Major League Baseball (MLB) was supposed to kick-start its new season this week but fans knew that wasn’t going to happen with COVID-19 shutting down the global sports industry. What fans got instead was MLB Commissioner Rob Manfred confirming that the investigation into the Red Sox cheating allegations is now concluded.
Don’t hold your breath waiting for those findings though! The commissioner stated that he would reveal the findings of the investigation once baseball season resumes.
Manfred is targeting an MLB return in May, stating that the league has yet to determine a fixed date due to ongoing deliberations regarding how they plan on dealing with the ongoing COVID-19 pandemic.
Nevertheless, Manfred is confident that MLB will return as soon as it is safe to do so, although he admitted that the MLB schedule will likely not be able to handle a regular 162-game season.
MLB spring training was cancelled as other major sports leagues suspended their seasons due to COVID-19—spring training is expected to resume first before the regular season.
Compounding the delays wrought by the pandemic is the ongoing negotiations between the MLB and its players’ union regarding a new collective bargaining agreement, in preparation for the current agreement set to end on December 2021.
Baseball has so far avoided COVID-19 infections. As of the time of this writing, three minor leaguers have tested positive for the virus, one from the Red Sox, and two from the Yankees.

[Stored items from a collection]
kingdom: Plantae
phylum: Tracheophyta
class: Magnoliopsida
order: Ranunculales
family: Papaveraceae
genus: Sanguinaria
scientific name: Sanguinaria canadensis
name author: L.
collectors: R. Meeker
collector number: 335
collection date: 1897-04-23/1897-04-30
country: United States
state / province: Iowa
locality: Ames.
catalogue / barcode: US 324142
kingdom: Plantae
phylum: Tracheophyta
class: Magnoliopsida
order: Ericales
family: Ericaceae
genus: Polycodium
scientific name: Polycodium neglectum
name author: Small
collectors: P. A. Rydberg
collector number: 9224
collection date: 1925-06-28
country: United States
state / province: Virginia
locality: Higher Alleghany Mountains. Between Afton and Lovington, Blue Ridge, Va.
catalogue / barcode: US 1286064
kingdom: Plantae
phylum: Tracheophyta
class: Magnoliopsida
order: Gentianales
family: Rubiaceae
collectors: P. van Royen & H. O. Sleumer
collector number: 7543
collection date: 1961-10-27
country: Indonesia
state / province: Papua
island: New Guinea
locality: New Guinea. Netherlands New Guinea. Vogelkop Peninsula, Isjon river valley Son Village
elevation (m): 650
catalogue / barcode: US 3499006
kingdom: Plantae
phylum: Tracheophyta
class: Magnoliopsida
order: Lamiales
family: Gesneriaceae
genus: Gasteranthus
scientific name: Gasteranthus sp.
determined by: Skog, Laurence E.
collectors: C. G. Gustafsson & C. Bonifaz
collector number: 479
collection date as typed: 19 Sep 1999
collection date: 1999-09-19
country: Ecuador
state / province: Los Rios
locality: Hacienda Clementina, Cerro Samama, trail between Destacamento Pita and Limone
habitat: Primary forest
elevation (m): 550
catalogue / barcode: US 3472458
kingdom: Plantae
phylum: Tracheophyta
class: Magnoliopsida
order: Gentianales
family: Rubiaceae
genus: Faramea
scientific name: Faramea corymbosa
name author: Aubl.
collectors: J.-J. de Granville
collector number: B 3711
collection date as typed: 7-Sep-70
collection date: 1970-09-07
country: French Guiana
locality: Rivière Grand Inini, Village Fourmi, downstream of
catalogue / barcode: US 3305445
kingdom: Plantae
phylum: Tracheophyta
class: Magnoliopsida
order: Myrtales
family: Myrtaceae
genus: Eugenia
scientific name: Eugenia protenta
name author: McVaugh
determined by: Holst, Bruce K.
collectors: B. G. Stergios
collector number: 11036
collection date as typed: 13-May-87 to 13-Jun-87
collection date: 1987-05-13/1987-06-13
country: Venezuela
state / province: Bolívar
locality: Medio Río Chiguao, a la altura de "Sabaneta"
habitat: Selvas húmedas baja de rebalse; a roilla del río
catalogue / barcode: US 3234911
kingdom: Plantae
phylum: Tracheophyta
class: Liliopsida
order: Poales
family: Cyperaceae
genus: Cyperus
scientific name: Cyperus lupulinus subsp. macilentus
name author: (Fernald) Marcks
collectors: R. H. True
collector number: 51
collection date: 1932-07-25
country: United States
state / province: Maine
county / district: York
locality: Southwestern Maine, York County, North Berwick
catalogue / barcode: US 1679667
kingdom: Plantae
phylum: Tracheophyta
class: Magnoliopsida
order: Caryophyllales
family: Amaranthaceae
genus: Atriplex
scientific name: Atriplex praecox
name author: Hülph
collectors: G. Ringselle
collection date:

What is being asked:
Pick up the MLB season-delay article after its last sentence and continue it.

Your response:
The Red Sox probe has also been put on the back burner due to wave of delays brought by COVID-19. Manfred acknowledged that he has not found the time to report on the league’s findings despite the investigation reportedly concluded.
Astros’ Cheating Scandal Fallout Continues
The Red Sox stand accused of electronically stealing signs on the way to winning the 2018 World Series. They were probed after a whistleblower account into the Houston Astros’ own electronic sign stealing scandal during their World Series run in 2017 and some parts of the 2018 season.
The Astros have since been fined $5 million and had a number of draft picks removed. The organization also released its manager and general manager after MLB suspended them for not preventing their team’s cheating.
The Red Sox are unlikely to face as severe a penalty. No whistleblower or video footage of their cheating has emerged, which were present in the Astros’ case. They have denied all wrongdoing.
Alex Cora, brought on as a manager for the Red Sox in 2018, has already been released after being implicated in the Astros’ scandal as their bench coach. Cora is likely to receive a suspension soon.